One of the hash values that is generated only from the object data is also stored with the secondary metadata for the object. The cryptographic hash algorithm HCP uses to calculate this hash value is namespace dependent. It is set when the namespace is created. After set, it cannot be changed.
Users and applications can see, but not modify, hash values generated from object data and annotations. They cannot see any other hash values.

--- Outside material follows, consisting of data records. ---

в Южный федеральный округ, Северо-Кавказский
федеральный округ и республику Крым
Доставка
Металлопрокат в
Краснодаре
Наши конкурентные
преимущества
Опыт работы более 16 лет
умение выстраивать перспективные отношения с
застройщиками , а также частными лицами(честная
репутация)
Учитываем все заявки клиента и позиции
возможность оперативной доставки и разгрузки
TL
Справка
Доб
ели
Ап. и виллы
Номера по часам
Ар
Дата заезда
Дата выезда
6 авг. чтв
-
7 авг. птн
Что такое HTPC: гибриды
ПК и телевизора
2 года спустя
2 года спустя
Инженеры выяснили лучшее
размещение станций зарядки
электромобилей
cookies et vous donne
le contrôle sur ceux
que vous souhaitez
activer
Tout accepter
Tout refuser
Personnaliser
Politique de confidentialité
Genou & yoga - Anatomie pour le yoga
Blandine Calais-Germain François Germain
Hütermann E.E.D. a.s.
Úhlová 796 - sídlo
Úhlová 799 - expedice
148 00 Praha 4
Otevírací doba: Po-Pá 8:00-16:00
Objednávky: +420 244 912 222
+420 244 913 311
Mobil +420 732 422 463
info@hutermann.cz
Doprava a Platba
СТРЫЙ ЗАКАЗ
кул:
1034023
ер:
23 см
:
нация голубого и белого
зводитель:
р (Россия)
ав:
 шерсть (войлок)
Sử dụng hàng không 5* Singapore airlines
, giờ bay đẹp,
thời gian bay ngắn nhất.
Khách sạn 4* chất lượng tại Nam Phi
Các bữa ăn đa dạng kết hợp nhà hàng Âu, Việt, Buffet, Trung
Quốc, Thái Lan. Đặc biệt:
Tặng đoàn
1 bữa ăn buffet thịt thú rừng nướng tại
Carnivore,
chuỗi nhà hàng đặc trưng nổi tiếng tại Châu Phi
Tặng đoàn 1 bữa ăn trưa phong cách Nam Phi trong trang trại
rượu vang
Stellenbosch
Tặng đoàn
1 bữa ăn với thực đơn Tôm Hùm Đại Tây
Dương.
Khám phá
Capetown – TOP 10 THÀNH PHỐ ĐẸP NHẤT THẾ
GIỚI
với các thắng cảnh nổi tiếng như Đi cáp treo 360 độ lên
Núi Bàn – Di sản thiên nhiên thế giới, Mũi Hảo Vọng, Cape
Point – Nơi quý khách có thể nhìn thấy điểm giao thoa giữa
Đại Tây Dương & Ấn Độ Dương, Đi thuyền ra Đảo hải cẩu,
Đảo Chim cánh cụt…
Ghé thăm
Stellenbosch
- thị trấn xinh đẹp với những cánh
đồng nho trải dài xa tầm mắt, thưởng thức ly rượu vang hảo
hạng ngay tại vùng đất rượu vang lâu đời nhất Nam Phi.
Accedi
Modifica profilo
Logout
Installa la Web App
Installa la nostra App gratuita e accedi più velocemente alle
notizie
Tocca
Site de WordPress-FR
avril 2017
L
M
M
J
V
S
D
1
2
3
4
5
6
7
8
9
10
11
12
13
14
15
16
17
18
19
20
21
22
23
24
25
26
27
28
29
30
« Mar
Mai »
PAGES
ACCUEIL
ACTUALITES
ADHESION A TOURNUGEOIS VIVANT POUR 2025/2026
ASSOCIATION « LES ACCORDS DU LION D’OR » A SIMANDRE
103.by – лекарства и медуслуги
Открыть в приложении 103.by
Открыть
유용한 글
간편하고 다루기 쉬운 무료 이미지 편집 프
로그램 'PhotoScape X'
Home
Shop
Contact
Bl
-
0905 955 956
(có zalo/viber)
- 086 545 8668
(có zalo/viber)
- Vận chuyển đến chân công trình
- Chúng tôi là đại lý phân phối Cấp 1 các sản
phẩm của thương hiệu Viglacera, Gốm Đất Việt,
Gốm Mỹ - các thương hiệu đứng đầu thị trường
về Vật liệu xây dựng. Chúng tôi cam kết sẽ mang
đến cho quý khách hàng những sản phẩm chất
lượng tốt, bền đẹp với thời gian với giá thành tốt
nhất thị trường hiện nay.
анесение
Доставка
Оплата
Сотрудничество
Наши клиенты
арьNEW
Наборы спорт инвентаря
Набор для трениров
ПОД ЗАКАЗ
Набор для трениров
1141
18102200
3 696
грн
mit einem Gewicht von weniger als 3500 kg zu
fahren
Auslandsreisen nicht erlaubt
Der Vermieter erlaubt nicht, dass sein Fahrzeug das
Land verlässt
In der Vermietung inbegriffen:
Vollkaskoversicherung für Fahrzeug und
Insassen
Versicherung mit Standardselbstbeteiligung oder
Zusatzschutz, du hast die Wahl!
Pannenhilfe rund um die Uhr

For the purpose of content verification, HCP treats the following items as individual objects:
- Parts of multipart objects
- Parts of in-progress multipart uploads
- Chunks for erasure-coded objects
- Chunks for erasure-coded parts of multipart objects
The Content Verification service ensures the integrity of each object by:
- Checking that the object data, system metadata, and custom metadata still match the stored cryptographic hash values
- Ensuring that certain secondary metadata other than the hash value matches the primary metadata for the object
The Content Verification service runs according to the active service schedule.
During HCP content verification, HCP attempts to repair any files that HCP S Series Nodes report as being irreparable.
Cryptographic hash algorithms
HCP supports these cryptographic hash algorithms for selection at the namespace level:
- MD5
- SHA-1
- SHA-256
- SHA-384
- SHA-512
- RIPEMD-160
The more complex the hash algorithm, the greater the impact on performance when objects are stored or when services run.